Constance, cohérence et ambition sont les maîtres mots de notre politique. Constance par rapport aux choix fiscaux que nous avons faits en 2018. Cohérence par rapport à l'ensemble de la politique que nous menons, au niveau national, avec la loi PACTE – relatif à la croissance et à la transformation des entreprises – , qui a fait le pari des entreprises et de l'innovation, et au niveau européen, en respectant nos engagements en matière de finances publiques. Ambition enfin parce que nous entendons faire croître l'activité de manière durable et au bénéfice de tous les Français.

Les valeurs et les objectifs que nous répétons nous guident vers ce cap. D'une part, nous entendons rétablir durablement nos finances publiques et ainsi respecter les engagements du Président de la République. Ils tiennent en trois chiffres : 5 points de PIB de baisse de la dette publique, 3 points de baisse de la dépense publique et 1 point de baisse des prélèvements obligatoires d'ici à la fin du quinquennat.
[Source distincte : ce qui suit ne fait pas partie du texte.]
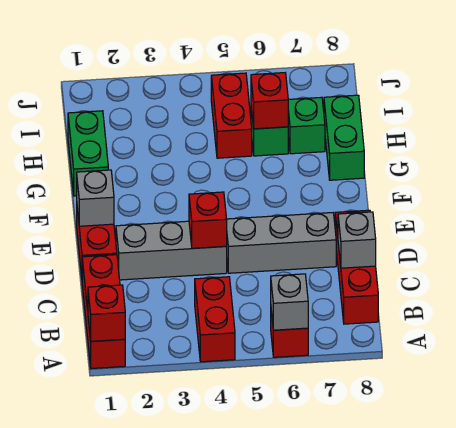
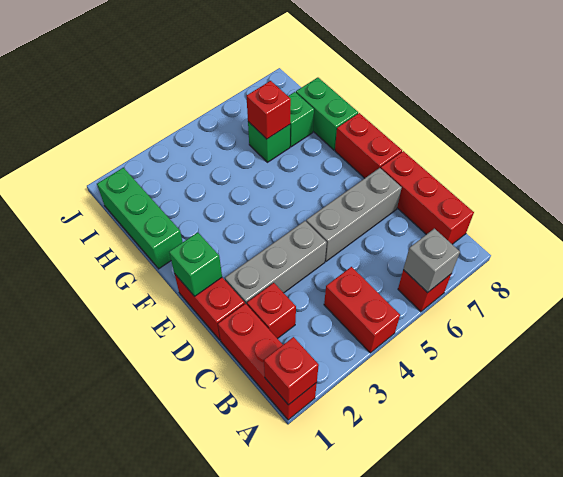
grey 1x1 brick [338,212,376,268] -> none
red 1x1 brick [189,192,227,248] -> red 1x1 brick moved to [247,283,296,339]
grey 1x1 brick [77,170,114,226] -> green 1x1 brick [169,232,222,296]
green 1x2 brick [68,111,108,196] -> green 1x3 brick [97,168,183,269]
red 1x2 brick [211,73,252,158] -> red 1x2 brick moved to [335,113,402,178]

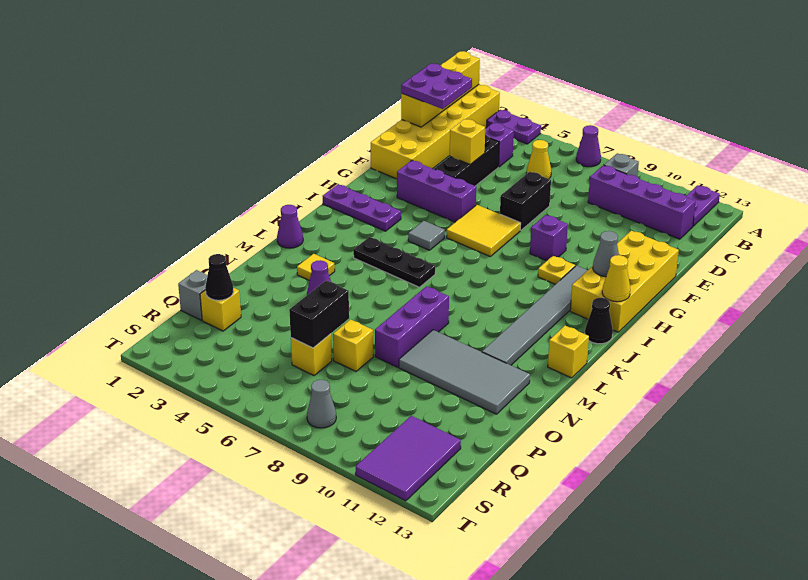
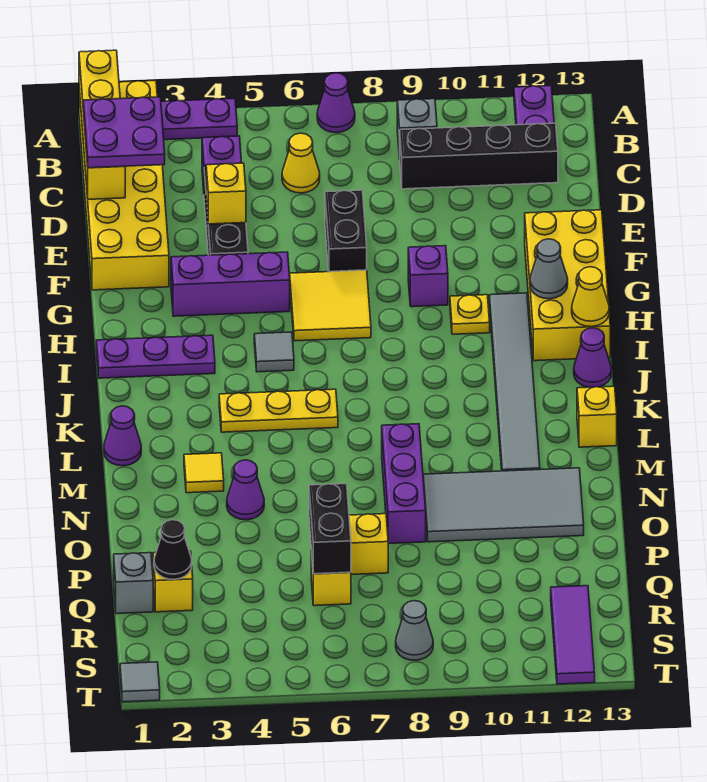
purple 1x4 brick [588,165,696,239] -> black 1x4 brick [400,123,558,189]
black 1x1 cone [585,298,613,344] -> purple 1x1 cone [574,328,611,387]
black 1x3 plate [353,237,435,287] -> yellow 1x3 plate [219,389,338,432]
purple 2x3 tile [355,416,461,501] -> purple 1x3 tile [551,586,595,684]
none -> grey 1x1 tile [120,662,160,702]

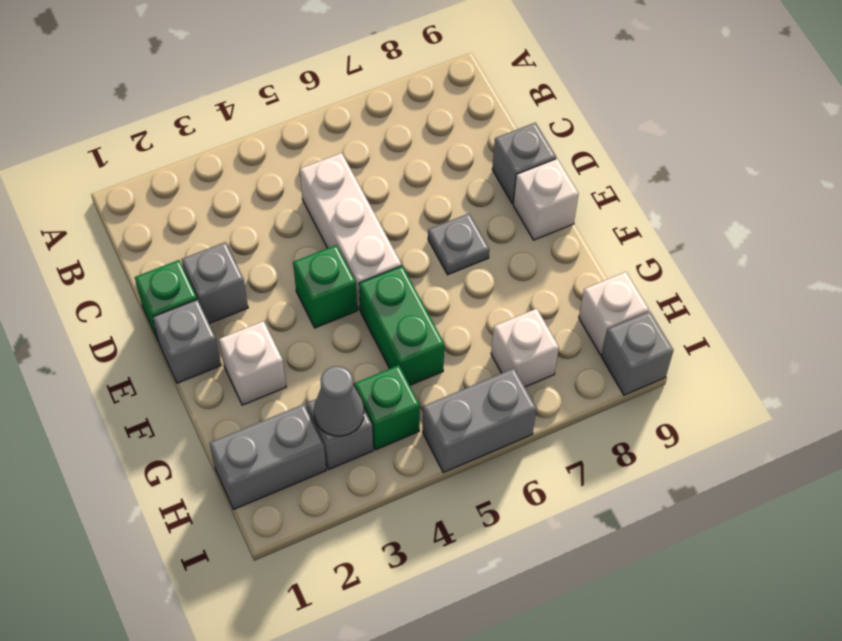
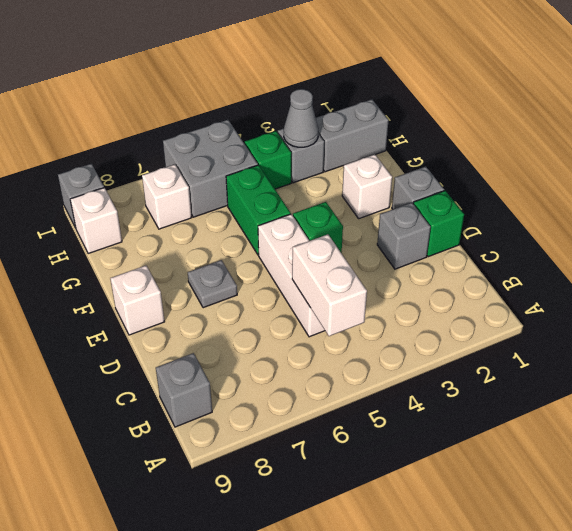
none -> white 1x2 brick [292,234,367,336]
grey 1x1 brick [492,123,556,204] -> grey 1x1 brick moved to [156,353,212,427]
grey 1x2 brick [423,368,536,473] -> grey 2x2 brick [163,120,258,217]

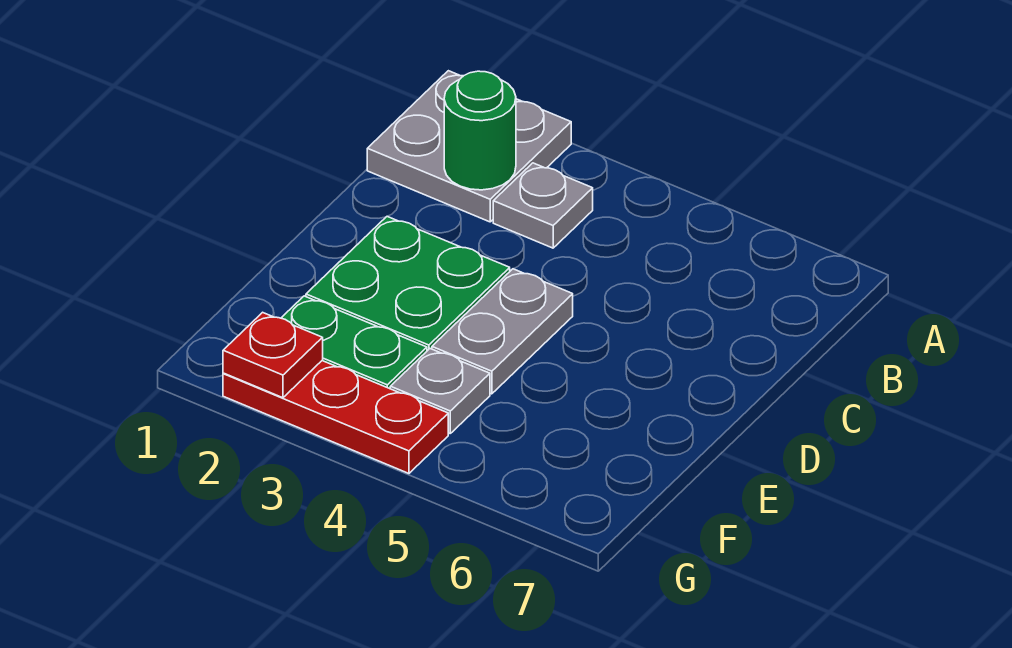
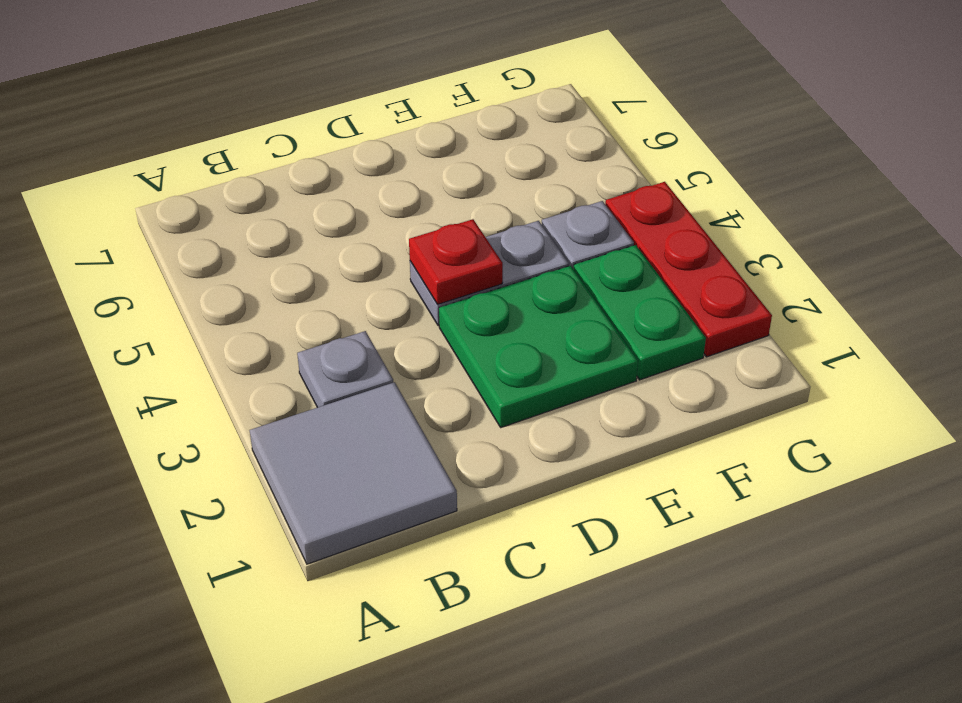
grey 2x2 plate [367,71,571,222] -> grey 2x2 tile [250,382,457,564]
green 1x1 round brick [444,71,516,190] -> none
red 1x1 plate [223,312,323,398] -> red 1x1 plate moved to [409,219,503,304]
D'autre part, nous voulons retrouver un esprit de conquête économique, de conquête technologique, de conquête industrielle et de conquête à l'export.

Si les résultats sont là depuis mai 2017, ils ne sont pas suffisants, nous en sommes conscients. Nous devons accélérer la transformation économique que nous menons. Certes les chiffres de l'attractivité et des investissements étrangers en France sont les meilleurs depuis dix ans. Certes plus de 200 000 emplois ont été créés en un an et, dans l'industrie, pour le seul mois de septembre, ce sont 61 000 emplois qui ont été créés, du jamais vu depuis 2006. Certes les chiffres de la croissance au troisième trimestre sont conformes à nos prévisions et plutôt solides : nous avons eu des résultats exceptionnels en 2017 et la croissance est solide en 2018.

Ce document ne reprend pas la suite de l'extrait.